Had no one ever explained the concept of “the spirit versus the letter” of the law to my granddaughter? “I don’t know…”

“I won’t touch the keyboard or the mouse. It’ll be like I’m just talking to you.”

“We’ll see.”

Maddie slumped back in her seat. “I know what that means.”

Someday she’d find out that expression had been working its wonders in families throughout the ages.


My
message machine was in a schizophrenic mode. Laura Overbee called to express her great relief that Varena’s killer, that is, Paige Taggart, had been apprehended. Alicia Rockwell left a message asserting that Paige was most definitely not the killer, and she hoped I was still working on finding the one truly responsible for her mother’s death.

A surprise call from Charles Quentin was more circumspect, offering to meet me at my convenience. He left a number for his direct line. I moved him to the front of the queue for callbacks and hit redial for his number.

Maddie came into the kitchen, and snacks and ice cream notwithstanding, attacked the cookie jar. I took the hint and multitasked. While I waited for Charles to answer, I pulled a package of ground beef out of the fridge and held it up. “Cheeseburgers?” I asked.

Fortunately, Mary Lou had given no instructions nor had she set restrictions regarding Maddie’s feeding.

Maddie nodded and grinned, hoping, I was sure, that no vegetables would be involved. She got out the small grill, a container of cheese, and—her own touch—the ketchup.

I watched my granddaughter move around the kitchen, a bit clumsy when her long, skinny legs were tripped up by her bulky athletic shoes, but supremely confident. I wished I could remember the exact day that she became strong enough to lift a saucepan, tall enough to reach the dials on the range top, bright enough to put together a whole meal, even if it was devoid of anything green.

“This is Charles Quentin,” said a voice in my ear. I was caught off guard by the visitor to the reverie in my kitchen.

“Good evening, Charles,” I said, adopting the most formal tone possible while simultaneously clearing my throat. “This is Geraldine Porter, returning your call earlier today.”

“Yes, hello, Mrs. Porter. Alicia tells me you’re assisting the police detectives with their investigation and I wondered if I might have a word with you.”

I liked a man who got right to the point. “Certainly. What would be convenient for you?”

“I’m afraid this whole tragedy has set us all at sixes and sevens and it’s hard for me to get away just now. Can you come to the estate?”

The fiscal head of the Rockwell Estate had no time for pleasantries and no time for travel to the lowlands. Not a problem. I was only too happy to make a date for tomorrow morning at the house on the hill.

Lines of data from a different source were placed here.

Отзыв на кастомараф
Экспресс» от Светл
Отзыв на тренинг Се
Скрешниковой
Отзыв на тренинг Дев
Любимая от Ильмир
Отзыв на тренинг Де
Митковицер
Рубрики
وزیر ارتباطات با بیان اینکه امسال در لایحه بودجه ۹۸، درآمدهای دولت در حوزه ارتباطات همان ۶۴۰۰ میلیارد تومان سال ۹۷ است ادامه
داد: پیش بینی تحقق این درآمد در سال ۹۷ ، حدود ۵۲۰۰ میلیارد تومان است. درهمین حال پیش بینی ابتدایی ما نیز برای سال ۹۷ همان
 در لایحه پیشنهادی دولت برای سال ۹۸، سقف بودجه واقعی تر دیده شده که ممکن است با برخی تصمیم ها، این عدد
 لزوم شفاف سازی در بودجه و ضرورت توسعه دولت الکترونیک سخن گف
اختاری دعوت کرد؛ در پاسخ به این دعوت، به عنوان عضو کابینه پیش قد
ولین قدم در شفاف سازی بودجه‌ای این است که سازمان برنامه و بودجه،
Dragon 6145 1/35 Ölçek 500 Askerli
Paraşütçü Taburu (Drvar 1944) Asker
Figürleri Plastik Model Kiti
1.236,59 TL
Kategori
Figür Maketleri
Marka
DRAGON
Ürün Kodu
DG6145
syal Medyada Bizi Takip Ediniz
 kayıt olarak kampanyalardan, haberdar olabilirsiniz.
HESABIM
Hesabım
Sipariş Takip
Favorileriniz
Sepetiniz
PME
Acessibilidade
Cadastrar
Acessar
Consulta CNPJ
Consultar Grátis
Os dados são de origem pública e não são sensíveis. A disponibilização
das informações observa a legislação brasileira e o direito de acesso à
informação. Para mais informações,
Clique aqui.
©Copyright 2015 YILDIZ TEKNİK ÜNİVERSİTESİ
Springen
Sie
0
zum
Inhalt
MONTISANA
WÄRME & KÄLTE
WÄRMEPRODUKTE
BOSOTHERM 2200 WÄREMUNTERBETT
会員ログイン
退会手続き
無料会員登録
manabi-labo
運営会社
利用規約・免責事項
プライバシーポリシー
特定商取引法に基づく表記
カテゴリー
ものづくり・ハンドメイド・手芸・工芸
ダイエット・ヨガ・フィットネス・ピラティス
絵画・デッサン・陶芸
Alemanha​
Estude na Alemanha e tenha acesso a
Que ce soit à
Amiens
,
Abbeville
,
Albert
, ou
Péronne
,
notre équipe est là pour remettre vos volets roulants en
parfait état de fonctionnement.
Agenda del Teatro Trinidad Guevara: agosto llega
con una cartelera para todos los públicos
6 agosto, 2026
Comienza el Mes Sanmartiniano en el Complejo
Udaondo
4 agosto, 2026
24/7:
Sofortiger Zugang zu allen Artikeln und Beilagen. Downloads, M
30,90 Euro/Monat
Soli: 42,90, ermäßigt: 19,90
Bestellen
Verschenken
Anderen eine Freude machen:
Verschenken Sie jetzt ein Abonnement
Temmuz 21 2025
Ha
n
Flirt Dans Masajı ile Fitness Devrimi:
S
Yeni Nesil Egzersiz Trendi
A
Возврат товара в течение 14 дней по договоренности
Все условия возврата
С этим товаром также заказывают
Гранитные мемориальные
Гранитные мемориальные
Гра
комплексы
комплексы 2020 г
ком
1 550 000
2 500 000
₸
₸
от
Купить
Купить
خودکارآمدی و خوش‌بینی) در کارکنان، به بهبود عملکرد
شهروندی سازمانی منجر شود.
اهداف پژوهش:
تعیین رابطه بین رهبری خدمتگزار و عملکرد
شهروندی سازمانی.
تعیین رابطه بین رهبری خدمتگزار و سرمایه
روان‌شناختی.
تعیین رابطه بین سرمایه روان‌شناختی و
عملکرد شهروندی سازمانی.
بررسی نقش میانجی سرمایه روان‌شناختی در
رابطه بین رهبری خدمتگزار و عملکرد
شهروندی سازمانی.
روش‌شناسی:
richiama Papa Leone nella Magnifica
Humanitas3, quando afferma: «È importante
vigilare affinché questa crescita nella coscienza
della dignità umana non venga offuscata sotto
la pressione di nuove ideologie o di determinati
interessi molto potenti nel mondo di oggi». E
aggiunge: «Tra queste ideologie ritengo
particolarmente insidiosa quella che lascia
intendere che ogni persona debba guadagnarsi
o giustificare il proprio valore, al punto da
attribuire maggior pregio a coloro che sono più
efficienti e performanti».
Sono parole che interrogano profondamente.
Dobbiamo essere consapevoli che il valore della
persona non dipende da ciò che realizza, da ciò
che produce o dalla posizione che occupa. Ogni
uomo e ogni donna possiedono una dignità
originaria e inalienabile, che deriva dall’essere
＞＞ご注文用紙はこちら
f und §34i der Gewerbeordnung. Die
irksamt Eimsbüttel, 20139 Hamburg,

What investigator, professional or not, doesn’t want to return to the scene of the crime?


Maddie
was progressing nicely with the cheeseburgers. The rolls were warming in the oven as she poured herself a glass of milk. The least I could do was set the table.

I had one more call to make in the next room before I could relax with dinner. I owed my daughter-in-law that much. I hit the number for Maddie’s parents and didn’t hide my relief when Mary Lou, instead of Richard, picked up.